◆ WORK REQUEST ◆
Note every line in the entries that contains the string "solution", and copy it.

Before-and-after change records

· · · · ·

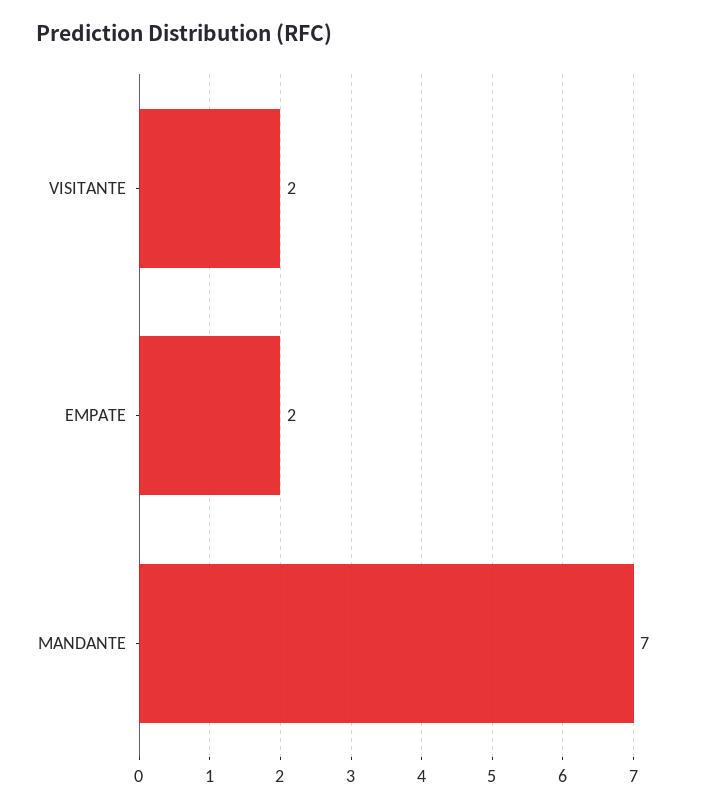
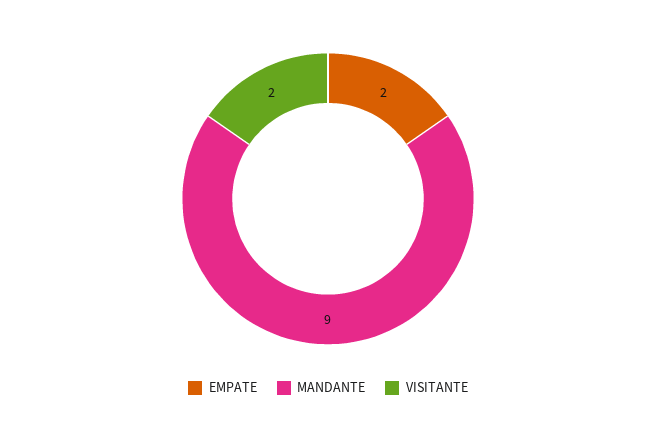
  {
    "VISITANTE": 2,
    "EMPATE": 2,
-   "MANDANTE": 7
+   "MANDANTE": 9
  }

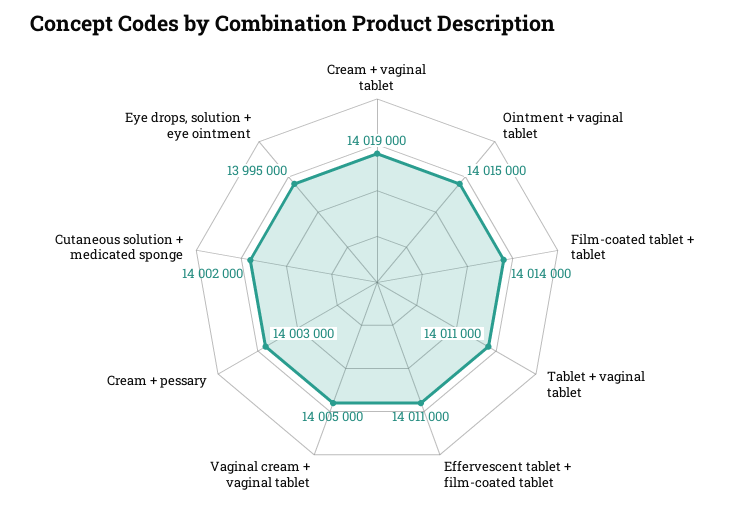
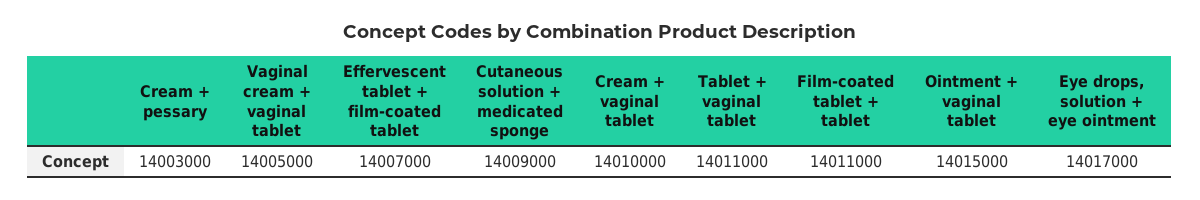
  {
-   "Cream + vaginal tablet": 14019000,
+   "Cream + vaginal tablet": 14010000,
    "Ointment + vaginal tablet": 14015000,
-   "Film-coated tablet + tablet": 14014000,
+   "Film-coated tablet + tablet": 14011000,
    "Tablet + vaginal tablet": 14011000,
-   "Effervescent tablet + film-coated tablet": 14011000,
+   "Effervescent tablet + film-coated tablet": 14007000,
    "Vaginal cream + vaginal tablet": 14005000,
    "Cream + pessary": 14003000,
-   "Cutaneous solution + medicated sponge": 14002000,
+   "Cutaneous solution + medicated sponge": 14009000,
-   "Eye drops, solution + eye ointment": 13995000
+   "Eye drops, solution + eye ointment": 14017000
  }

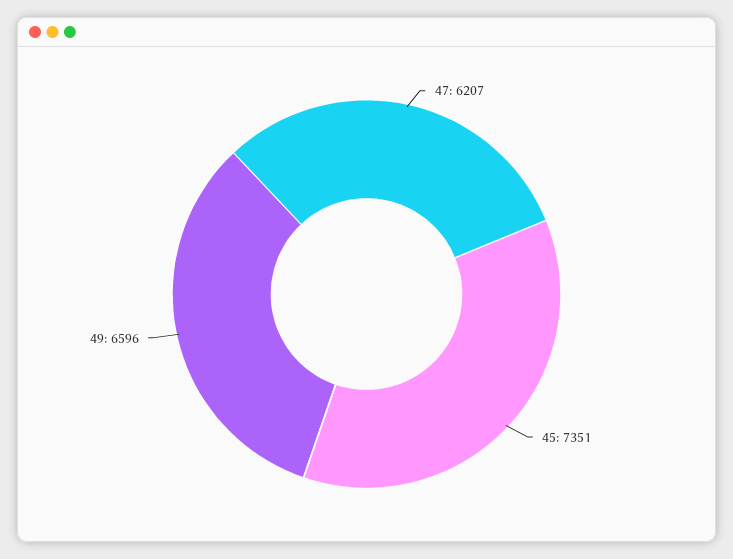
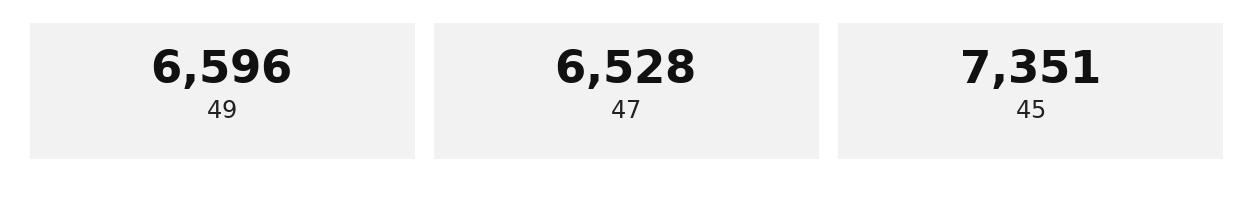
  {
-   "47": 6207,
+   "47": 6528,
    "45": 7351,
    "49": 6596
  }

· · · · ·

◆ OUTPUT FOR THIS TASK ◆
-   "Cutaneous solution + medicated sponge": 14002000,
+   "Cutaneous solution + medicated sponge": 14009000,
-   "Eye drops, solution + eye ointment": 13995000
+   "Eye drops, solution + eye ointment": 14017000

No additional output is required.